Identifying patterns and trends
Some of you will be familiar with the concept of linking data and will have heard of the SAIL databank (another acronym – Secure Anonymised Information Linkage) that’s run by the Population Science department in Swansea University.
If you aren’t that familiar with linked data research, the concept is quite straightforward. Think of all of the services you use. Your GP, a social service provider, schools, HMRC, DVLA, local authorities and so on. All of these are likely to collect data on you and your family each time you use one of their services.
What if we were able to see patterns and trends that could only be found by joining datasets together? What if we were able to, for example, see the number of times a care worker has visited primary care for their mental well-being? And what if we were to see if there were any differences depending on where you lived or the job you did?
This is what data linking does. It essentially strengthens the data that’s available to us to reveal insights that wouldn’t be visible otherwise.
It’s important to remember that it does this using data that’s been anonymised. Your name is removed from the data, and any other information that might be able to identify you is encrypted. This includes things like addresses and identification numbers. Encrypting them makes it virtually impossible to work out who you are, but these pieces of information can still be used to link your data together and understand the areas where people live.
Making the most of SAIL
The BOLD showcase had some impressive projects, but having SAIL on our doorstep means most projects were done with methods we’d seen (and been involved in) before.
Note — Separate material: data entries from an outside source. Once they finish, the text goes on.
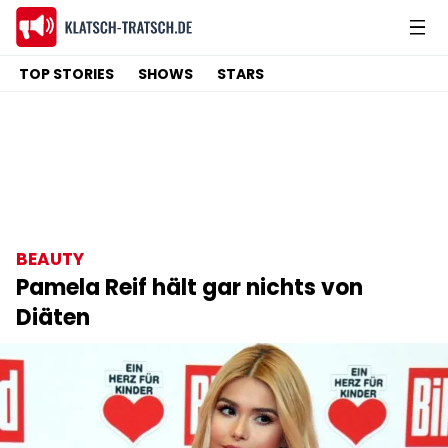
TOP STORIES
SHOWS
STARS
BEAUTY
Pamela Reif hält gar nichts von
Diäten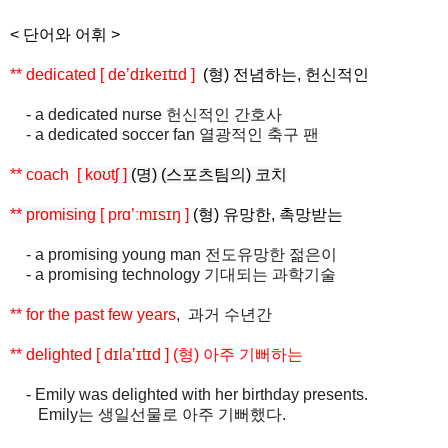
< 단어와 어휘 >
** dedicated
[ de’dɪkeɪtɪd ]
(
형
)
전념하는
,
헌신적인
- a dedicated nurse
헌신적인 간호사
- a dedicated soccer fan
열광적인 축구 팬
** coach
[ koʊtʃ ]
(
명
) (
스포츠팀의
)
코치
** promising
[
prɑ’ːmɪsɪŋ ]
(
형
)
유망한
,
촉망받는
- a promising young man
전도유망한 젊은이
- a promising technology
기대되는 과학기술
** for the past few years
,
과거 수년간
** delighted
[ dɪla’ɪtɪd ]
(
형
)
아주 기뻐하는
- Emily was delighted with her birthday presents.
Emily
는 생일선물로 아주 기뻐했다
.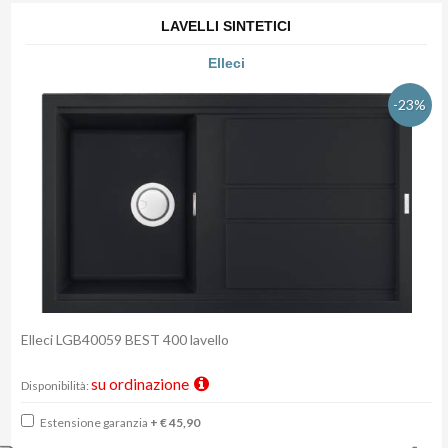
LAVELLI SINTETICI
Elleci
-23%
Elleci LGB40059 BEST 400 lavello
su ordinazione
Disponibilità:
Estensione garanzia
+ € 45,90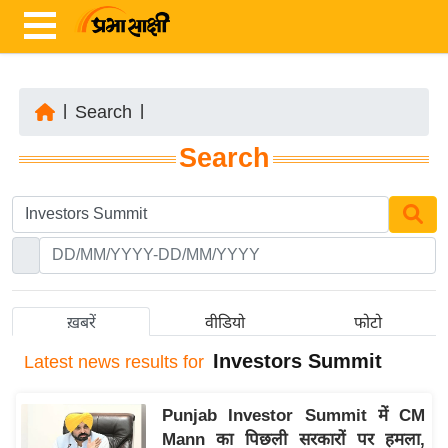
|
Search
|
ता
Search
ज़ा
ख
ब
र
रा
ष्ट्री
ख़बरें
वीडियो
फोटो
य
Investors Summit
Latest
news results for
अं
त
Punjab Investor Summit में CM
र्रा
Mann का पिछली सरकारों पर हमला,
ष्ट्री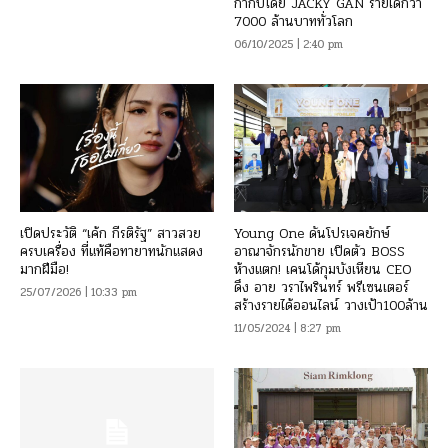
กำกับโดย JACKY GAN รายได้กว่า
7000 ล้านบาททั่วโลก
06/10/2025 | 2:40 pm
เปิดประวัติ “เค้ก กีรติรัฐ” สาวสวย
Young One ดันโปรเจคยักษ์
ครบเครื่อง ที่แท้คือทายาทนักแสดง
อาณาจักรนักขาย เปิดตัว BOSS
มากฝีมือ!
ห้างแตก! เคนโด้กุมบังเหียน CEO
ดึง อาย วราไพรินทร์ พรีเซนเตอร์
25/07/2026 | 10:33 pm
สร้างรายได้ออนไลน์ วางเป้า100ล้าน
11/05/2024 | 8:27 pm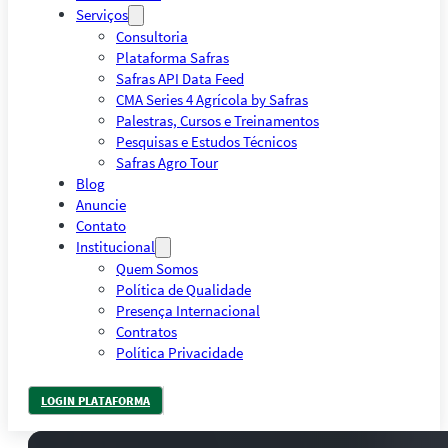
Serviços
Consultoria
Plataforma Safras
Safras API Data Feed
CMA Series 4 Agrícola by Safras
Palestras, Cursos e Treinamentos
Pesquisas e Estudos Técnicos
Safras Agro Tour
Blog
Anuncie
Contato
Institucional
Quem Somos
Política de Qualidade
Presença Internacional
Contratos
Política Privacidade
LOGIN PLATAFORMA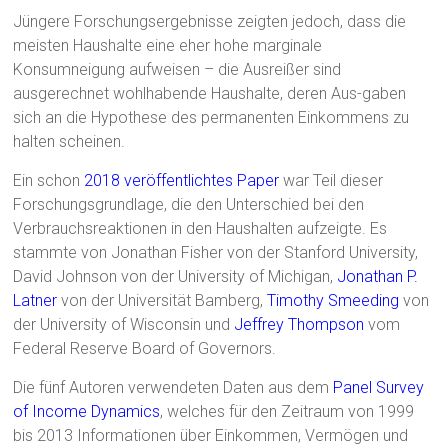
Jüngere Forschungsergebnisse zeigten jedoch, dass die
meisten Haushalte eine eher hohe marginale
Konsumneigung aufweisen – die Ausreißer sind
ausgerechnet wohlhabende Haushalte, deren Aus-gaben
sich an die Hypothese des permanenten Einkommens zu
halten scheinen.
Ein schon
2018 veröffentlichtes Paper
war Teil dieser
Forschungsgrundlage, die den Unterschied bei den
Verbrauchsreaktionen in den Haushalten aufzeigte. Es
stammte von Jonathan Fisher von der Stanford University,
David Johnson von der University of Michigan,
Jonathan P.
Latner
von der Universität Bamberg,
Timothy Smeeding
von
der University of Wisconsin und
Jeffrey Thompson
vom
Federal Reserve Board of Governors.
Die fünf Autoren verwendeten Daten aus dem
Panel Survey
of Income Dynamics
, welches für den Zeitraum von 1999
bis 2013 Informationen über Einkommen, Vermögen und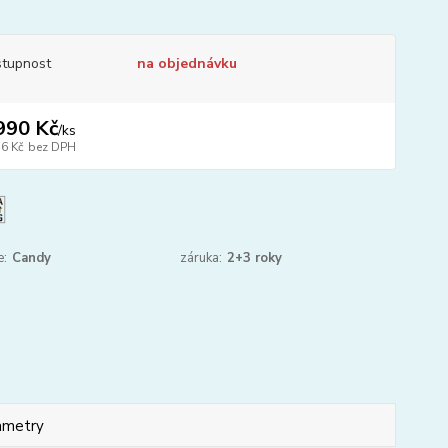
tupnost
na objednávku
990 Kč
/
ks
56 Kč
bez DPH
e:
Candy
záruka:
2+3 roky
ametry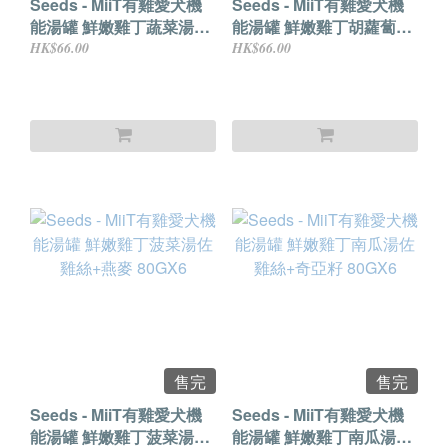
Seeds - MiiT有雞愛犬機
Seeds - MiiT有雞愛犬機
能湯罐 鮮嫩雞丁蔬菜湯佐
能湯罐 鮮嫩雞丁胡蘿蔔湯
炒蛋+番薯+胡蘿蔔80GX6
佐番茄+四季豆起司
HK$66.00
HK$66.00
80GX6
售完
售完
Seeds - MiiT有雞愛犬機
Seeds - MiiT有雞愛犬機
能湯罐 鮮嫩雞丁菠菜湯佐
能湯罐 鮮嫩雞丁南瓜湯佐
SAIL is the most advanced linked data repository in the UK and is world renowned. It’s something we should be using more in social research in Wales and is the reason Social Care Wales is the social care theme lead for Administrative Data Research (ADR) Wales.
We want to encourage more social care organisations to provide their social care data to the SAIL databank so we can get more linked data research done in Wales on adult social care.
Learning from the Ministry of Justice
One piece of work did grab our attention, though. This was work that the Ministry of Justice had done with casefile data from many different organisations, such as prisons and probation services.
The work looked at unstructured data (free text and narrative) in data systems to determine if someone in the prison population was a parent.
We know that having a parent in prison is an adverse childhood experience (ACE). And we now know that ACEs can have a negative impact on future physical and mental health, which in turn can lead to poorer outcomes in adulthood.
Data on the number of parents in the prison system isn’t really that well known. So, if we aren’t already working with the families of parents in prison, then there are a lot of potentially vulnerable children out there that we could be helping.
But working with unstructured data can be extremely difficult. In the past, data with lots of free text had to be read by a real person.
The person would look for particular things in the data. In this case, they’d be looking for indications that a prisoner had any children. But a quick Google suggests there were 87,726 people in prison in England in Wales as of June 2024. That’s a lot of casefiles to go through! What if we could teach a computer to do it?
This is what Natural Language Processing (NLP) is. The team at the MoJ used this technology, a form of artificial intelligence (AI), to “teach” a computer to “read” a casefile. The quotation marks are mine because teach and read are human concepts. That isn’t really what NLP is, but they’re terms that are recognisable to us.
What the computer is doing is looking for patterns, phrases and words that might indicate that a person may have a child. The AI bit here is that, the more data the computer has to examine, the more it begins to be able to identify the context in which a word is used.
For example.
“When I was 16 I had a kid…”
and
“I was just a kid when I first got banged up”
Both of these use the phrase “a kid”, so the computer needs to recognise there’s a difference between the two. The computer also has to know all the different ways that someone can refer to a child too. It’s no small undertaking to do this.
The NLP model that was used to analyse the data eventually yielded a success rate around 90 per cent. The team think that by adding more information about differences in dialect and language, this can be even higher.